The incidence patterns and socioeconomic distribution of cutaneous melanoma among Hispanics are poorly understood.

METHODS:

The authors obtained population-based incidence data for all Hispanic and non-Hispanic white (NHW) patients who were diagnosed with invasive cutaneous melanoma from 1988 to 2007 in California. By using a neighborhood-level measure of socioeconomic status (SES), the variables investigated included incidence, thickness at diagnosis, histologic subtype, anatomic site, and the relative risk (RR) for thicker (>2 mm) versus thinner (≤2 mm) tumors at diagnosis for groups categorized by SES.

RESULTS:

Age-adjusted melanoma incidence rates per million were higher in NHWs (P < .0001), and tumor thickness at diagnosis was greater in Hispanics (P < .0001). Sixty-one percent of melanomas in NHWs occurred in the High SES group.
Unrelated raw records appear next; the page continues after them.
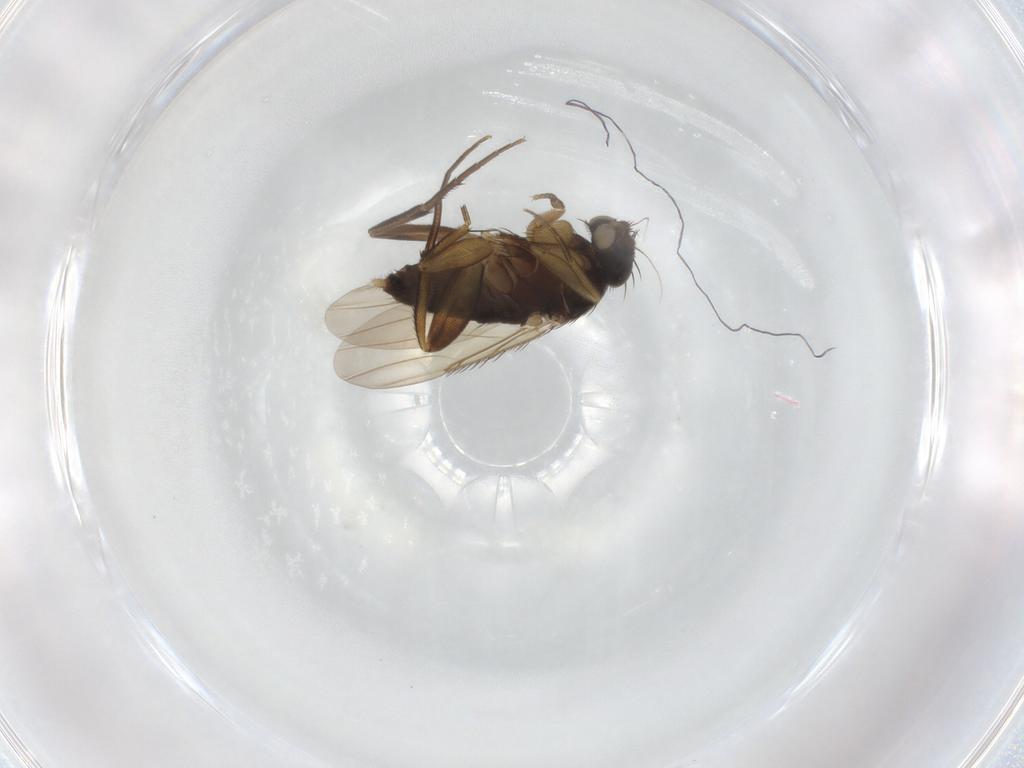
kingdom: Animalia
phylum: Arthropoda
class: Insecta
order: Diptera
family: Phoridae
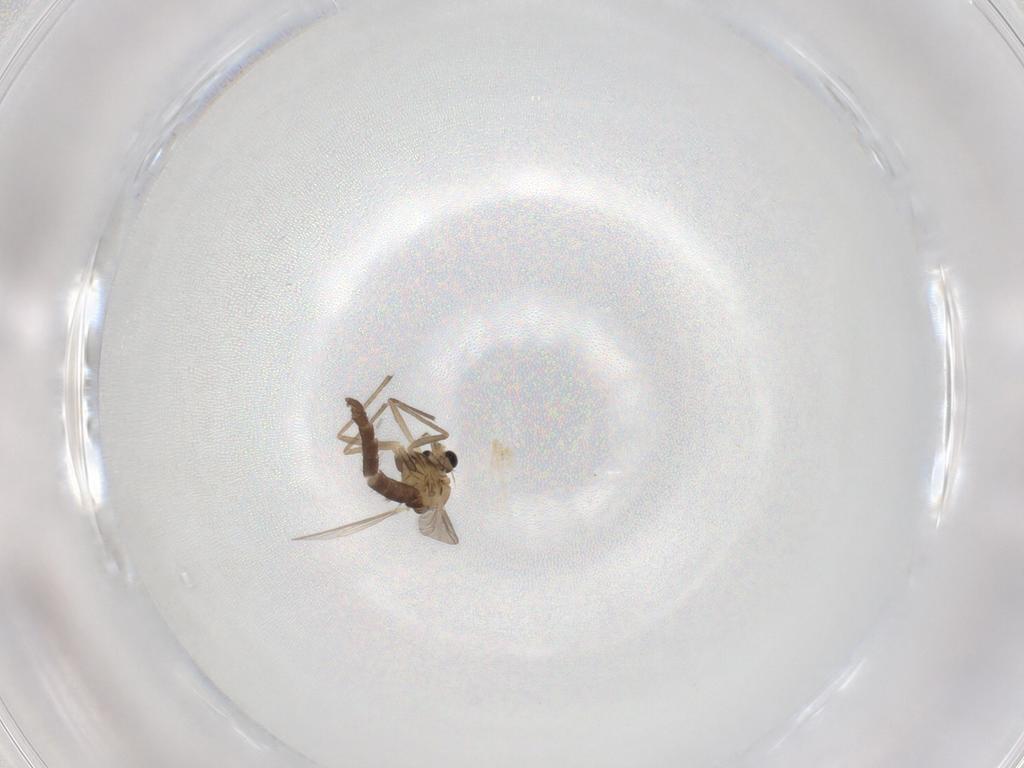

Among Hispanics, only 35% occurred in the High SES group; and 22% occurred in the Low SES group. Lower SES was associated with thicker tumors (P < .0001); this association was stronger in Hispanics. The RR of thicker tumors versus thinner tumors (≤2 mm) in the Low SES group versus the High SES group was 1.48 (95% confidence interval [CI], 1.37-1.61) for NHW men and 2.18 (95% CI, 1.73-2.74) for Hispanic men. Patients with lower SES had less of the superficial spreading melanoma subtype (especially among Hispanic men) and more of the nodular melanoma subtype. Leg/hip melanomas were associated with higher SES in NHW men but with lower SES in Hispanic men.

CONCLUSIONS:

The socioeconomic distribution of melanoma incidence and tumor thickness differed substantially between Hispanic and NHW Californians, particularly among men. Melanoma prevention efforts targeted to lower SES Hispanics and increased physician awareness of melanoma patterns among Hispanics are needed. Cancer 2011. © 2010 American Cancer Society.